╭─ Supplied text
Mortgage: If you are purchasing the home using a mortgage, you’ll need to include a financing contingency. If you cannot, for any reason, get a mortgage then you won’t have to complete this home sale. If you are purchasing with cash, then of course this specific contingency is not needed.
Included items: In our area, the MLS specifies what appliances and fixtures stay and which do not. However, there may be other items in the home that you would like to be included. For example, the fantastic riding lawn mower, the children’s playground equipment, or the car lift in the garage. If there is anything that you would like to specifically request, it should be in your offer.
Home Sale: Do you have to sell your existing home in order to purchase a new home? This particular sale contingency can be most difficult for a seller to accept. The process for selling an existing home and purchasing a new one could fill an entire blog post as well! If you do have to sell your existing home, be prepared to explain exactly where you are in your sale process. Is the home under contract? Has a closing date been set? Is it still unlisted?
There are many other possible contingencies, but these are the most common. Once you have identified which are important to include in your offer, your agent will get the offer ready. Offers are submitted in writing so there may be multiple forms you will need to sign. Once the offer is prepared, your agent will submit to the listing agent, along with your pre-approval letter or proof of funds.
And then you wait for a response…
Potential seller responses
Once an offer is submitted to the seller, there are various responses you could get.
The seller could accept your offer as written. This is really the best of all situations. Although you may wonder if perhaps you should have submitted a lower offer (because after all, they just jumped on it!), getting an accepted offer right off the bat does not mean your offer was too high. It means your offer was a strong one, with terms the seller wanted. You cannot ask for a better response.
The seller could deny your offer with no further discussion. There is no rule that indicates a seller must counter an offer. If a seller deems your offer to be too low, in their minds, they may not want to respond. Selling a home can be quite emotional for some sellers. If, for whatever reason, their feelings are hurt by the offer, they may just say No. You could then either submit a higher one and see if they would be willing to counter that one, or continue your home search.
╰─
╭─ Provided information
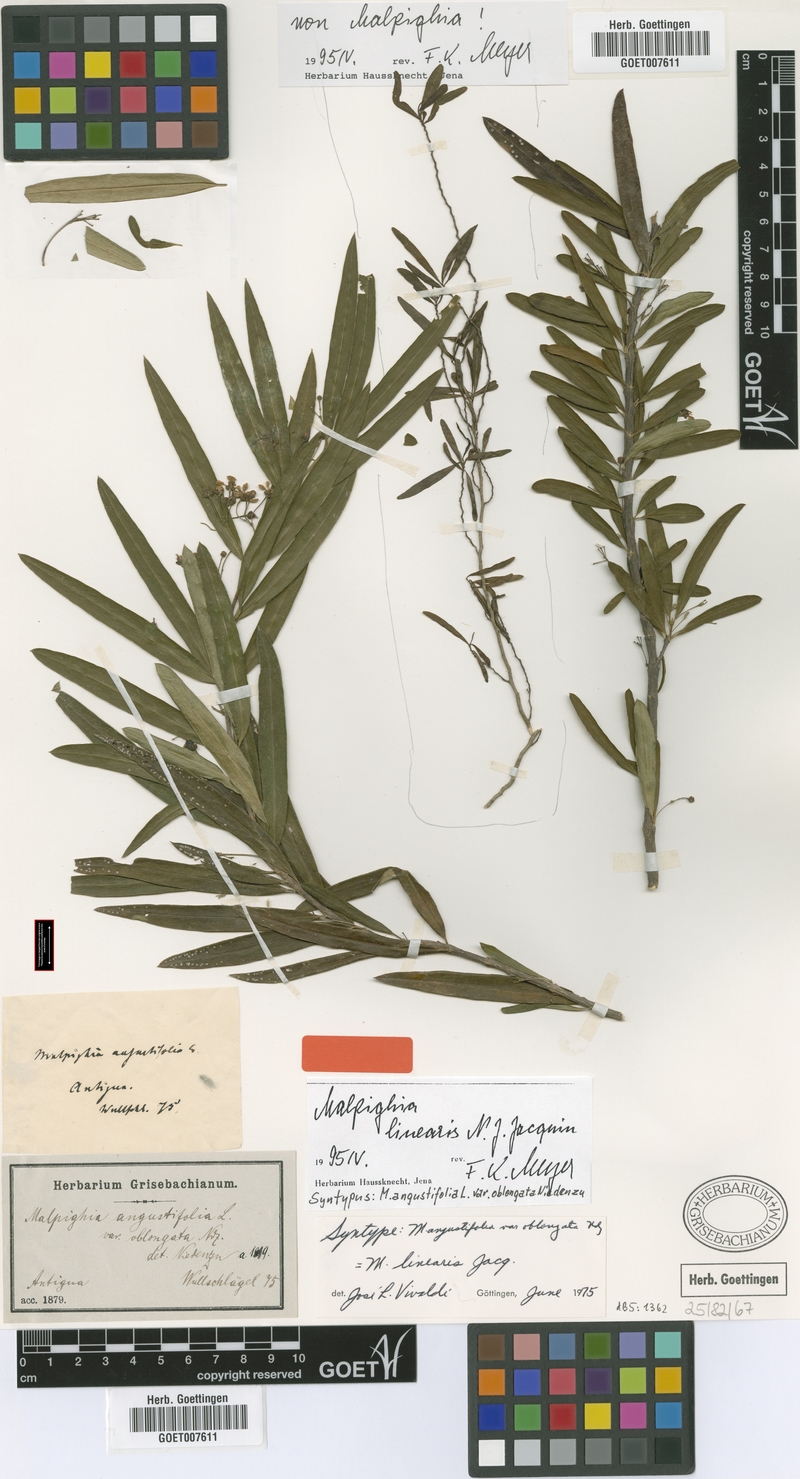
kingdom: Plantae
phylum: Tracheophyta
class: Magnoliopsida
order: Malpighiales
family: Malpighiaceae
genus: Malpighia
╰─
Work instruction A: Copy, word for word, everything in the home-offer text from "Home Sale: Do" down to "proof of funds.".
Work instruction B:
Answer these questions from the home-offer text above:
(i) What three things are given as examples of items a buyer might want included?
(ii) What does the agent send to the listing agent along with the offer?
(iii) What does a right-away acceptance of an offer mean, according to the text?

Written answer A:
Home Sale: Do you have to sell your existing home in order to purchase a new home? This particular sale contingency can be most difficult for a seller to accept. The process for selling an existing home and purchasing a new one could fill an entire blog post as well! If you do have to sell your existing home, be prepared to explain exactly where you are in your sale process. Is the home under contract? Has a closing date been set? Is it still unlisted?
There are many other possible contingencies, but these are the most common. Once you have identified which are important to include in your offer, your agent will get the offer ready. Offers are submitted in writing so there may be multiple forms you will need to sign. Once the offer is prepared, your agent will submit to the listing agent, along with your pre-approval letter or proof of funds.

Written answer B:
(i) The riding lawn mower, the children's playground equipment, and the car lift in the garage.
(ii) The buyer's pre-approval letter or proof of funds.
(iii) The offer was a strong one, with terms the seller wanted, not one that was too high.